[SELECTED EXCERPT]
## Start

It was a vast network of routes stretching across desert, mountain, and steppe — linking distant cultures through the slow movement of materials, people, and ideas. Caravans crossed Central Asia carrying silk, spices, woods, citrus, and pigments, their journeys measured not in days, but in seasons.

 

In 1271, under the rule of Kublai Khan, the Yuan dynasty was formally established. Across much of Eurasia, the territories of the Mongol Empire created an unusual continuity of passage — a period often referred to as the Pax Mongolica.

 

For a time, distance became traversable.

 

Materials moved across continents — folded, stored, exchanged, and handled repeatedly across climates. Their surfaces absorbed time, scent, and contact. These movements form the conceptual foundation of this body of work.

 

The paintings do not depict specific journeys or places. Instead, they trace movement itself — through layered surfaces, abrasion, and repetition. Pigment is applied, removed, and reapplied, echoing the accumulation and erosion that defined travel along these routes.

 

This exhibition unfolds across four rooms.

The first introduces the idea of passage and distance.

The following rooms are grounded in three materials historically carried along the Silk Road: citron, saffron, and sandalwood — fruit, flower, and wood.

## End

[Records from a collection]
## Start

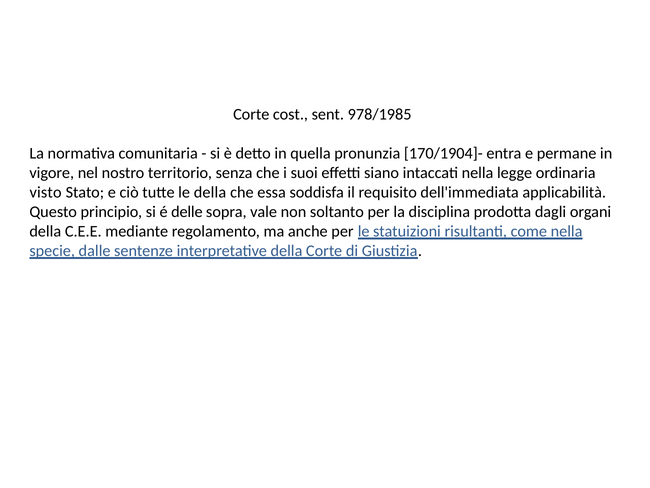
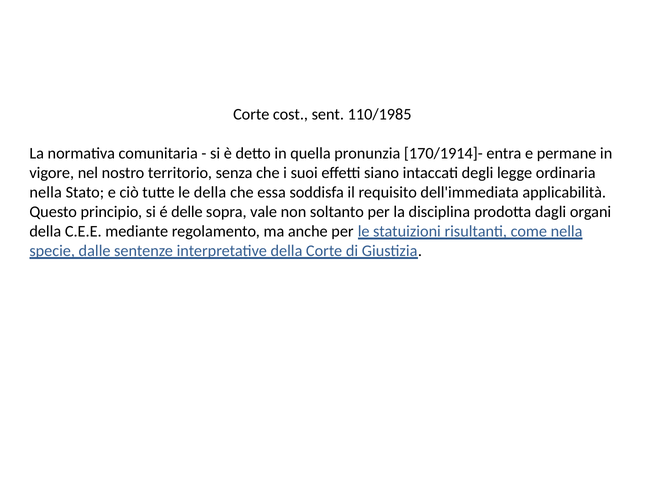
978/1985: 978/1985 -> 110/1985
170/1904]-: 170/1904]- -> 170/1914]-
intaccati nella: nella -> degli
visto at (46, 192): visto -> nella
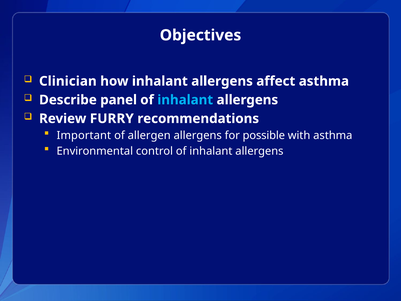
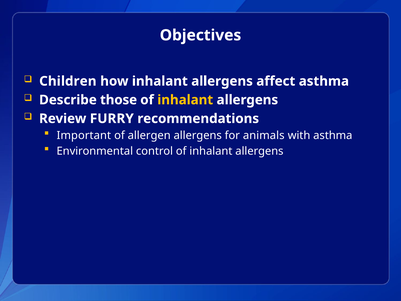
Clinician: Clinician -> Children
panel: panel -> those
inhalant at (185, 100) colour: light blue -> yellow
possible: possible -> animals
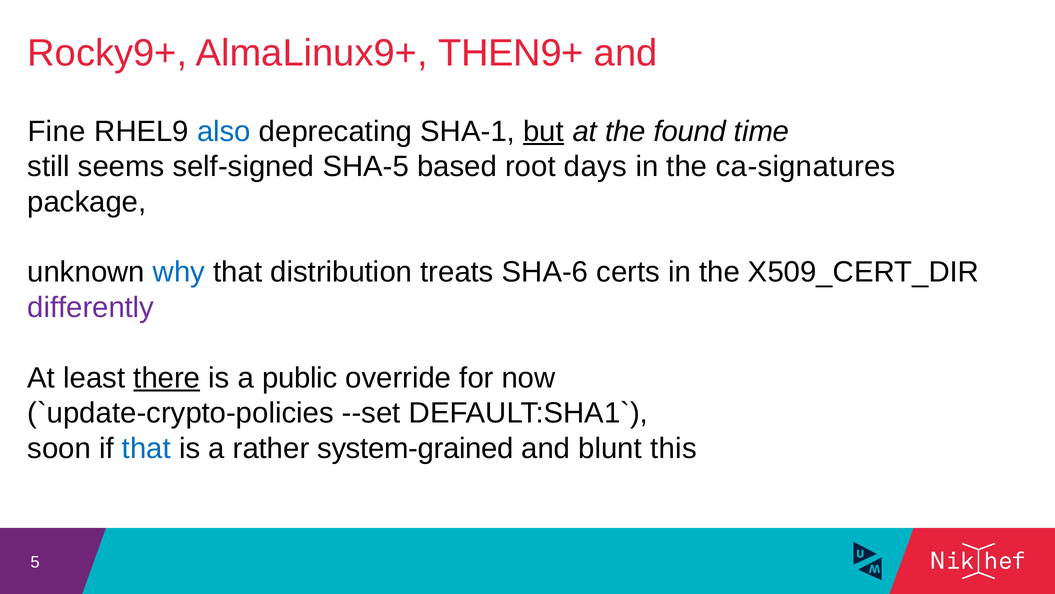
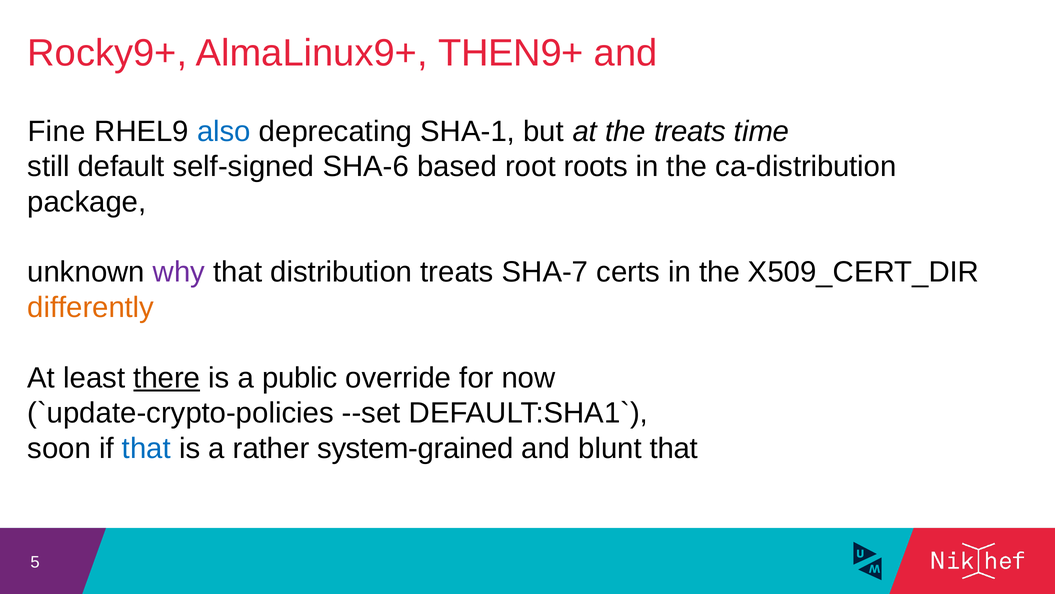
but underline: present -> none
the found: found -> treats
seems: seems -> default
SHA-5: SHA-5 -> SHA-6
days: days -> roots
ca-signatures: ca-signatures -> ca-distribution
why colour: blue -> purple
SHA-6: SHA-6 -> SHA-7
differently colour: purple -> orange
blunt this: this -> that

## End

[WORK TO DO]
1) In the records, from the line with "but underline: present -> none" through the end of the records, swap "colour" for "shade" and write those lines out again with nothing else changed.
2) Extend the Silk Road exhibition text, picking up right after its last sentence.

[WRITTEN RESPONSES]
1)
but underline: present -> none
the found: found -> treats
seems: seems -> default
SHA-5: SHA-5 -> SHA-6
days: days -> roots
ca-signatures: ca-signatures -> ca-distribution
why shade: blue -> purple
SHA-6: SHA-6 -> SHA-7
differently shade: purple -> orange
blunt this: this -> that

2)
Each material holds a distinct colour, density, and scent — elements once transported across vast distances, stored among textiles, resins, and spices. These materials shaped both trade and atmosphere, influencing how goods, spaces, and bodies carried scent across time.

 

To deepen this sensory dimension, the exhibition includes a collaboration with the Paris-based perfume atelier Candora.

 

Together, three distinct fragrances were developed — citron, saffron, and sandalwood — each corresponding to a room within the exhibition. The paintings within these spaces are inspired by the material qualities and chromatic presence of each element. The scents do not illustrate the works; rather, they extend them, creating an atmospheric field in which visual and olfactory memory intersect.

 

The number 1271 resolves numerologically to 11 — two vertical forms, like parallel paths or thresholds.

 

A passage held open.

 

What once moved across land is gathered here in material form — not as map or illustration, but as trace.

 

A record not of routes, but of transformation.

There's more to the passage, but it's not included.